Sean Winn

For a start, no longer Cloudflare stuff; I did the DNS CAA stuff for SSL certs and I’d have to remove that for Cloudflare to generate SSL certs with my hostnames in it. So for now, no Cloudflare.

And I’ve “BeyondCorp”‘d my home networks. Previously, to access the admin stuff via web pages, you had to be on a “trusted” device (known static IP handed out via DHCP). I ripped all that out, stuck in a proper reverse proxy for everything that uses single-sign-on and two factor authentication, and is also accessible from the Internet. So anywhere, anytime, any device should be able to do the basics of accessing web interfaces. For SSH, I have to SSH to a jump point that only allows RSA key authentication but that works for me. There’s a few devices that aren’t behind the reverse proxy yet (so they’re now much less accessible mostly). If worst comes to worst I can add “trusted” back to IPs and fiddle with things, but overall I don’t trust devices anymore.

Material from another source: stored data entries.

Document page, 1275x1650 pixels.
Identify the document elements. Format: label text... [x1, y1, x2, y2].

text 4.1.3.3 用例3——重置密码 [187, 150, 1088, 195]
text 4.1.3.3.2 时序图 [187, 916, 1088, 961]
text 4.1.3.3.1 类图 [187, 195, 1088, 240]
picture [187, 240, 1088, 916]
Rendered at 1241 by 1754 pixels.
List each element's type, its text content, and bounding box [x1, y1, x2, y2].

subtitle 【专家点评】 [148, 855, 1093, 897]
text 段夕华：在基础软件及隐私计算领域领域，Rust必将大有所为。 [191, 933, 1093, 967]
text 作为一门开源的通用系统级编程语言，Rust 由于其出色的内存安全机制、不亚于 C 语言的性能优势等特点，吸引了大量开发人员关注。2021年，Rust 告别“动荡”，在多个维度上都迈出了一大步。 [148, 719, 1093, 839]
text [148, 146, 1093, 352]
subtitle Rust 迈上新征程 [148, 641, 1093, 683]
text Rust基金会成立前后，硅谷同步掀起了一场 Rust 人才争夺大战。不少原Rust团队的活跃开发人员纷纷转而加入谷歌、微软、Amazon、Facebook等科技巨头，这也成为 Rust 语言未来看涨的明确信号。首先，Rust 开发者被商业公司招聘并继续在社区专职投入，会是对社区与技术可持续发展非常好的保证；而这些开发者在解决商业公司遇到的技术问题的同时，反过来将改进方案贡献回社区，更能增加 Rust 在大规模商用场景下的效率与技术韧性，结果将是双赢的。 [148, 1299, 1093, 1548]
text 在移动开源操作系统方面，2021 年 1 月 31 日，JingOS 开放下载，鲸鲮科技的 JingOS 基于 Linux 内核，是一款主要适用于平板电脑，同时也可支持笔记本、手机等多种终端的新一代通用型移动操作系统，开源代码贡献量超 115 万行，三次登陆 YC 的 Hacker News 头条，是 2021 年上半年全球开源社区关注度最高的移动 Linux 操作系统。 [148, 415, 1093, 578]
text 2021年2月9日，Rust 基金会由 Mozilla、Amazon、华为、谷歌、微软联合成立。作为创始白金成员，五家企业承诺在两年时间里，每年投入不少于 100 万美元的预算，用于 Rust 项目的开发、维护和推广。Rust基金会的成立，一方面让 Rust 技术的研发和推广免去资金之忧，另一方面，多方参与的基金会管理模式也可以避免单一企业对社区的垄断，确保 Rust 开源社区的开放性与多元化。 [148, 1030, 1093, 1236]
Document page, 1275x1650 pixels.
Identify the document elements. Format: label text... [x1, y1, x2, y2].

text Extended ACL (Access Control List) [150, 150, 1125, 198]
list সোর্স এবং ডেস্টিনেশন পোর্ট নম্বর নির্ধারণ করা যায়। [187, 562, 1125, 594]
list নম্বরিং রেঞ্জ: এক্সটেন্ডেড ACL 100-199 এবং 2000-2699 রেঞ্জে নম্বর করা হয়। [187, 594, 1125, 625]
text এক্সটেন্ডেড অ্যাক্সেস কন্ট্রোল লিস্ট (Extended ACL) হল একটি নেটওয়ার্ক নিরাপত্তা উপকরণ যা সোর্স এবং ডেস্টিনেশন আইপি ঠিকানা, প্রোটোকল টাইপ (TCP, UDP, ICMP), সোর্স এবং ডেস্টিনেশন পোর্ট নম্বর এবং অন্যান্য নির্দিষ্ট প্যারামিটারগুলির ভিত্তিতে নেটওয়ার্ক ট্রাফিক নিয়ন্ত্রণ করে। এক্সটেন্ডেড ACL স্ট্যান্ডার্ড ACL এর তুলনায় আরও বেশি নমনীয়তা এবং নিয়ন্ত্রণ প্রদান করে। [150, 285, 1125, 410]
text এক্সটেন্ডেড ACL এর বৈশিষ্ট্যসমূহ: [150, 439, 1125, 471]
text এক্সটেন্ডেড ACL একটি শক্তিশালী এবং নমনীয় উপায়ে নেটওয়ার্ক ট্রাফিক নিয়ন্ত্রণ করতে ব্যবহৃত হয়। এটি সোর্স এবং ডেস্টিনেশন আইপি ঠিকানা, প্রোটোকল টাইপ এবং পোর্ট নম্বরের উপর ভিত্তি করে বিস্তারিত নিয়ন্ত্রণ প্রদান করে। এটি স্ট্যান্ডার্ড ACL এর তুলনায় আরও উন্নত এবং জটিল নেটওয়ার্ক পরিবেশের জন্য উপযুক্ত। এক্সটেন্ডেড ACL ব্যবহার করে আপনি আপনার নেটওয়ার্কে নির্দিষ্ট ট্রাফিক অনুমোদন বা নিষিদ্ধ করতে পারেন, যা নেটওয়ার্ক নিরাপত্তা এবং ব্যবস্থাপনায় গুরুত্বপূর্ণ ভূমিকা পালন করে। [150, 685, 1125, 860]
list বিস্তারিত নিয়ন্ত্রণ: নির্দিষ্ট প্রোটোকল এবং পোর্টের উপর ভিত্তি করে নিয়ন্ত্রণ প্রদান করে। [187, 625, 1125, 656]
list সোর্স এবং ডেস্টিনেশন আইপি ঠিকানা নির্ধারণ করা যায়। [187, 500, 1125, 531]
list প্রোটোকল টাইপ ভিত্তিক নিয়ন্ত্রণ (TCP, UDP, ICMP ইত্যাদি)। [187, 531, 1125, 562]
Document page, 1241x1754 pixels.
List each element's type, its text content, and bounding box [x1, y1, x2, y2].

Also playing with noVNC helps – there’s a simple VM running at home that is just a CentOS 7 box to be a workstation. It runs my email, can SSH via RSA keys etc. It also is now running VNC & serves up noVNC via HTTPS…. so I can open any old browser, and suddenly I’m at an X11 desktop (..after typing a password of course). And guess what? That also works via the 2FA reverse proxy…

So… in theory I could walk into an Internet cafe with keylogger and intercepting HTTPS proxy and still have things be secure because nothing they capture is enough to log in permanently. Not that I plan on testing it anytime soon.